## Job item
Rewrite the lines of every record with each occurrence of "incendio" changed to "fuego" and nothing else altered. Leave out the pictures.

(Text extracted from each page)
┏━━

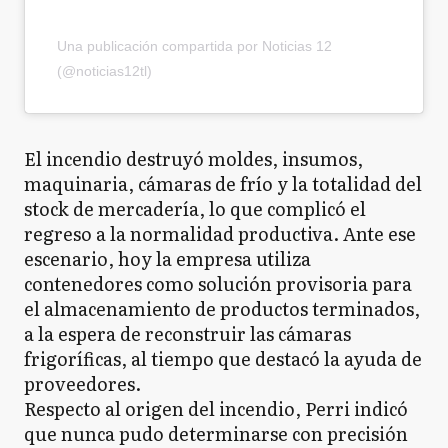
Una publicación compartida por Noticias 12
(@noticias12tl)
El incendio destruyó moldes, insumos,
maquinaria, cámaras de frío y la totalidad del
stock de mercadería, lo que complicó el
regreso a la normalidad productiva. Ante ese
escenario, hoy la empresa utiliza
contenedores como solución provisoria para
el almacenamiento de productos terminados,
a la espera de reconstruir las cámaras
frigoríficas, al tiempo que destacó la ayuda de
proveedores.
Respecto al origen del incendio, Perri indicó
que nunca pudo determinarse con precisión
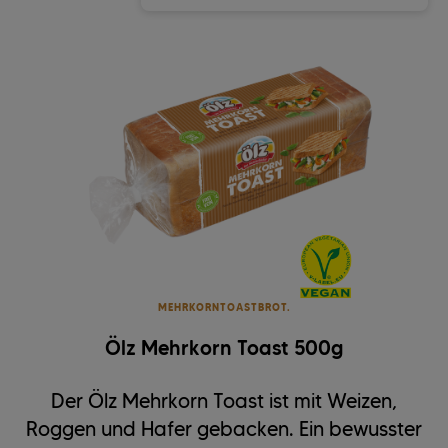
MEHRKORNTOASTBROT.
Ölz Mehrkorn Toast 500g
Der Ölz Mehrkorn Toast ist mit Weizen,
Roggen und Hafer gebacken. Ein bewusster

┗━━

## Exercise result
Una publicación compartida por Noticias 12
(@noticias12tl)
El fuego destruyó moldes, insumos,
maquinaria, cámaras de frío y la totalidad del
stock de mercadería, lo que complicó el
regreso a la normalidad productiva. Ante ese
escenario, hoy la empresa utiliza
contenedores como solución provisoria para
el almacenamiento de productos terminados,
a la espera de reconstruir las cámaras
frigoríficas, al tiempo que destacó la ayuda de
proveedores.
Respecto al origen del fuego, Perri indicó
que nunca pudo determinarse con precisión
MEHRKORNTOASTBROT.
Ölz Mehrkorn Toast 500g
Der Ölz Mehrkorn Toast ist mit Weizen,
Roggen und Hafer gebacken. Ein bewusster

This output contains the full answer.